§ Work instructions
Reproduce only the lines from the one containing "This section: solid" through the end of the data, exactly as they stand.

§ Given data
----------------------------------------

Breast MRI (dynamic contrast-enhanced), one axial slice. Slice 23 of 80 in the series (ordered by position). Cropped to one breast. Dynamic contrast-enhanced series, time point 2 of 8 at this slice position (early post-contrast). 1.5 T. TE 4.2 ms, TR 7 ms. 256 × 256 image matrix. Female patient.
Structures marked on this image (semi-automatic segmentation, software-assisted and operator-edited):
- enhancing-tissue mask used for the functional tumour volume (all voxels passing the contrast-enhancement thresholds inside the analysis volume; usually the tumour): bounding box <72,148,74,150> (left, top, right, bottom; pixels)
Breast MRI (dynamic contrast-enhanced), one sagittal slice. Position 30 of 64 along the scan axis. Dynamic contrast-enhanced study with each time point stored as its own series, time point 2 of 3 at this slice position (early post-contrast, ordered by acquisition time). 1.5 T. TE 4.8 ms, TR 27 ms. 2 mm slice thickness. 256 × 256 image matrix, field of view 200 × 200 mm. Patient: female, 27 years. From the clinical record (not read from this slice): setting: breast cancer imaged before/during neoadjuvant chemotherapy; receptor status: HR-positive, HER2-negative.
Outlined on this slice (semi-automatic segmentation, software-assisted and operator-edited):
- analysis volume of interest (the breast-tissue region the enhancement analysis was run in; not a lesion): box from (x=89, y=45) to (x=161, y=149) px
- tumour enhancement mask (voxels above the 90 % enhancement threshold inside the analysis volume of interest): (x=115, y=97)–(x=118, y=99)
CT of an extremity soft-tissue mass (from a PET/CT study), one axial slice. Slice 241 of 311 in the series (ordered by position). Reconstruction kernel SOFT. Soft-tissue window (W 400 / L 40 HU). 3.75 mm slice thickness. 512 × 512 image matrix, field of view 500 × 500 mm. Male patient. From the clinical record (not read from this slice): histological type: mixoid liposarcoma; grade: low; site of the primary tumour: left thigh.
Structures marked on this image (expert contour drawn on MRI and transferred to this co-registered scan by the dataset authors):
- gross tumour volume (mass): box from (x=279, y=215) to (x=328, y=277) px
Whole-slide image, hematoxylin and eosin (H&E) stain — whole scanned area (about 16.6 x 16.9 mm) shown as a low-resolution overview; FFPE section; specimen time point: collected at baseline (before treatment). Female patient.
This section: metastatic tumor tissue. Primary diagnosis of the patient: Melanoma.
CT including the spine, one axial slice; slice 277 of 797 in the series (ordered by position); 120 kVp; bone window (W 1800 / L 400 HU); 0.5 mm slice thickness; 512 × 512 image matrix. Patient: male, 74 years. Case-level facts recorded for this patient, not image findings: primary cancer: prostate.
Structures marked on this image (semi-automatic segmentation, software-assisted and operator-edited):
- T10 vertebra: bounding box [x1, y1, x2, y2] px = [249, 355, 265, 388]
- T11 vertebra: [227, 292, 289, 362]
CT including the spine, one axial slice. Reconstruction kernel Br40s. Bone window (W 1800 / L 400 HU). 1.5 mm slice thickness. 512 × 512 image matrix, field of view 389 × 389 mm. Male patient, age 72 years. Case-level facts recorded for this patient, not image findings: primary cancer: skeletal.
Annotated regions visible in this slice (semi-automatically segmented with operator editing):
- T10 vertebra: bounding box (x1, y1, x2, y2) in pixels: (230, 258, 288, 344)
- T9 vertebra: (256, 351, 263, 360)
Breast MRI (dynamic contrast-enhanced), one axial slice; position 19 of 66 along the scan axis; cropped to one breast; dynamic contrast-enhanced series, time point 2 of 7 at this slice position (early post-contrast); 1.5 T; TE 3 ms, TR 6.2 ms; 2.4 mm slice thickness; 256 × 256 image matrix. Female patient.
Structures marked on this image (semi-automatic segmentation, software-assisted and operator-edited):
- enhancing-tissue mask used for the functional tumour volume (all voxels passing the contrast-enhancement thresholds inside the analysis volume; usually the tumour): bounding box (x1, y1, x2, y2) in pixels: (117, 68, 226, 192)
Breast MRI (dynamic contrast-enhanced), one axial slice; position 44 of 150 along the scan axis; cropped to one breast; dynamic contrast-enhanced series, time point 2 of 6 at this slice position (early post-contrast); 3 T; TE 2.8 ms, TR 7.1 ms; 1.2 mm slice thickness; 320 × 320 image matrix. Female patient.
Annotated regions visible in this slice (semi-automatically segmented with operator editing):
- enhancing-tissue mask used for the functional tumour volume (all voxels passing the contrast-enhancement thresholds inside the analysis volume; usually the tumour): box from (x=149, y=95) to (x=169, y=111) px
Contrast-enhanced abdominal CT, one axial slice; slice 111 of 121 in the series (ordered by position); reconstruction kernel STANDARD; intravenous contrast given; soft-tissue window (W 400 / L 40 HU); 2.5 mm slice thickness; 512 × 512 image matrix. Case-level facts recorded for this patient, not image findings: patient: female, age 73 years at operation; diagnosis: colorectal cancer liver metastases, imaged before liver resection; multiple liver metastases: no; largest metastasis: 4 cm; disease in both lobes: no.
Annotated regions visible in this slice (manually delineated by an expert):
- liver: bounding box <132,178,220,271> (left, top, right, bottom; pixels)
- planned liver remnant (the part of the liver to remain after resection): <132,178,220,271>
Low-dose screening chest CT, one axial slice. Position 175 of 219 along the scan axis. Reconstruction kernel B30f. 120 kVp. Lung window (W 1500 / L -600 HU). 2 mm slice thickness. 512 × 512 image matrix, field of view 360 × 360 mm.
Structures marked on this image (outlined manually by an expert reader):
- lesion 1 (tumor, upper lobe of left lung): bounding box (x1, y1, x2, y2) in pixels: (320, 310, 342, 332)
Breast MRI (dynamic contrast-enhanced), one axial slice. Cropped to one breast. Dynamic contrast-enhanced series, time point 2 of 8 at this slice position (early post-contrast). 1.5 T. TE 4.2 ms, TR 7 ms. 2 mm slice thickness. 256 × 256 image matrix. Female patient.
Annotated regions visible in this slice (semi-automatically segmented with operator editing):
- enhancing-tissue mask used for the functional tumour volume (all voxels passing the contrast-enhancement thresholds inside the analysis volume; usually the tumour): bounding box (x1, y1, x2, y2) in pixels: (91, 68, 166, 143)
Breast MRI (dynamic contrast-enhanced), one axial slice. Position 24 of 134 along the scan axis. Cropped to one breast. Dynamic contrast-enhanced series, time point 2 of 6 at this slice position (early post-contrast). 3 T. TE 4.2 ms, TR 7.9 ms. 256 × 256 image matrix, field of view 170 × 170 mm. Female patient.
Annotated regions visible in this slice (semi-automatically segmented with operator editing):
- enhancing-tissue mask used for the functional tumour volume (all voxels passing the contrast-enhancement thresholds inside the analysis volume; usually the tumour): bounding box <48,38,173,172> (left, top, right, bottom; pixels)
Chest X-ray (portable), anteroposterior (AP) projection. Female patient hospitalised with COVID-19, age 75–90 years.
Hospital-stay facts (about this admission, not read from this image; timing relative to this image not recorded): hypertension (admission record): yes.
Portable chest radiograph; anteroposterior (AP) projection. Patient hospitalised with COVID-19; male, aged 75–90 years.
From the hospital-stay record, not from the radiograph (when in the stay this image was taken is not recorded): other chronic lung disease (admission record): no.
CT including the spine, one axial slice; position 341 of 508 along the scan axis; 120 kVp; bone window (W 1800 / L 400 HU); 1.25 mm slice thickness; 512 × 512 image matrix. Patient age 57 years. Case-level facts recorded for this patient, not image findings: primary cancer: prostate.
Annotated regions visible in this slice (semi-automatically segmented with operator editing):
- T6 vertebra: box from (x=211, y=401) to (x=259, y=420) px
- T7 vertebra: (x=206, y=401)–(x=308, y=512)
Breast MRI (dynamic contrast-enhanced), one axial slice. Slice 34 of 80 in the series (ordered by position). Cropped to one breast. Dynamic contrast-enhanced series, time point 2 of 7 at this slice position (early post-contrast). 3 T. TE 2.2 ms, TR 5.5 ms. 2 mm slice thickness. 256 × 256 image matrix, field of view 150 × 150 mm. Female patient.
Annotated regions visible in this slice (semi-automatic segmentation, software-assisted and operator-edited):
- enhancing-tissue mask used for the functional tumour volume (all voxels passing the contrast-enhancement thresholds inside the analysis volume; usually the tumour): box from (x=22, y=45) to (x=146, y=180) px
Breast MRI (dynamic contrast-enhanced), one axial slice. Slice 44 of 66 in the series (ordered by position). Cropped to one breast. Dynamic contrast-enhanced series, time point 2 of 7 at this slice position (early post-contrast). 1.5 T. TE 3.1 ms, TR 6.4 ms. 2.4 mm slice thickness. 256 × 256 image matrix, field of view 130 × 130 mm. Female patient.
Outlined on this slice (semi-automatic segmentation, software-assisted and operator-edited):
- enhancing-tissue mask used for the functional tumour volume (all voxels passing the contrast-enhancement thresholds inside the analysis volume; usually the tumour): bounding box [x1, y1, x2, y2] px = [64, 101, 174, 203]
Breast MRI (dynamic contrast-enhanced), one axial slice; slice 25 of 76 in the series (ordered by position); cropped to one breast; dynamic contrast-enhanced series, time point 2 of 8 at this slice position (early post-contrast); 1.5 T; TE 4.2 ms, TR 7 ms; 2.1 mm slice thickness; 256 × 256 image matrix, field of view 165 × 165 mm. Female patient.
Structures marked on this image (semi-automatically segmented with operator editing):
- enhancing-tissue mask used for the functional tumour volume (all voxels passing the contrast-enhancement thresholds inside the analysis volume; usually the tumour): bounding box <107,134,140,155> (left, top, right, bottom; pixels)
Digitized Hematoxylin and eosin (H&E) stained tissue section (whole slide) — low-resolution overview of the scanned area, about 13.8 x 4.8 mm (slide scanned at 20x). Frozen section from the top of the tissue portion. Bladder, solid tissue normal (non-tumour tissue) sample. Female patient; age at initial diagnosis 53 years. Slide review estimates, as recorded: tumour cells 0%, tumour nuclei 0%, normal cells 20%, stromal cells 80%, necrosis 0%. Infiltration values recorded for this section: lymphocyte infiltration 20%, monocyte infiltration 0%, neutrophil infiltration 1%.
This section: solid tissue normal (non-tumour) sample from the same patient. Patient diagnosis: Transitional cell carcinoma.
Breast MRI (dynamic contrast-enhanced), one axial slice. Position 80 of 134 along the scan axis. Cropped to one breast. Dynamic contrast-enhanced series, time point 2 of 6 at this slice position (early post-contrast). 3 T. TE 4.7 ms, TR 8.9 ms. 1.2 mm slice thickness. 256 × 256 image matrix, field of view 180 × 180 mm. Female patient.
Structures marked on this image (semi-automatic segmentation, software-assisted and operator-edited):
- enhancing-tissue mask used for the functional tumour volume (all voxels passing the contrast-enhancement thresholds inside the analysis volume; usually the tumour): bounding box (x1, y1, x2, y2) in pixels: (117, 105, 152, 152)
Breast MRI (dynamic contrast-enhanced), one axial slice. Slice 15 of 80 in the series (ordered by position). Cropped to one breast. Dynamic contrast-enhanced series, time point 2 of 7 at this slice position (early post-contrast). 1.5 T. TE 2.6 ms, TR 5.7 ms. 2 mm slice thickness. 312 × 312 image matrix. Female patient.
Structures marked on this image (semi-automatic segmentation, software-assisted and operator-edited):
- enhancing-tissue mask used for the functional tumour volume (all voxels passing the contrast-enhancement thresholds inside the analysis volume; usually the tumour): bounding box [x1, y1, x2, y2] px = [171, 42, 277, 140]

----------------------------------------

§ Answer box
This section: solid tissue normal (non-tumour) sample from the same patient. Patient diagnosis: Transitional cell carcinoma.
Breast MRI (dynamic contrast-enhanced), one axial slice. Position 80 of 134 along the scan axis. Cropped to one breast. Dynamic contrast-enhanced series, time point 2 of 6 at this slice position (early post-contrast). 3 T. TE 4.7 ms, TR 8.9 ms. 1.2 mm slice thickness. 256 × 256 image matrix, field of view 180 × 180 mm. Female patient.
Structures marked on this image (semi-automatic segmentation, software-assisted and operator-edited):
- enhancing-tissue mask used for the functional tumour volume (all voxels passing the contrast-enhancement thresholds inside the analysis volume; usually the tumour): bounding box (x1, y1, x2, y2) in pixels: (117, 105, 152, 152)
Breast MRI (dynamic contrast-enhanced), one axial slice. Slice 15 of 80 in the series (ordered by position). Cropped to one breast. Dynamic contrast-enhanced series, time point 2 of 7 at this slice position (early post-contrast). 1.5 T. TE 2.6 ms, TR 5.7 ms. 2 mm slice thickness. 312 × 312 image matrix. Female patient.
Structures marked on this image (semi-automatic segmentation, software-assisted and operator-edited):
- enhancing-tissue mask used for the functional tumour volume (all voxels passing the contrast-enhancement thresholds inside the analysis volume; usually the tumour): bounding box [x1, y1, x2, y2] px = [171, 42, 277, 140]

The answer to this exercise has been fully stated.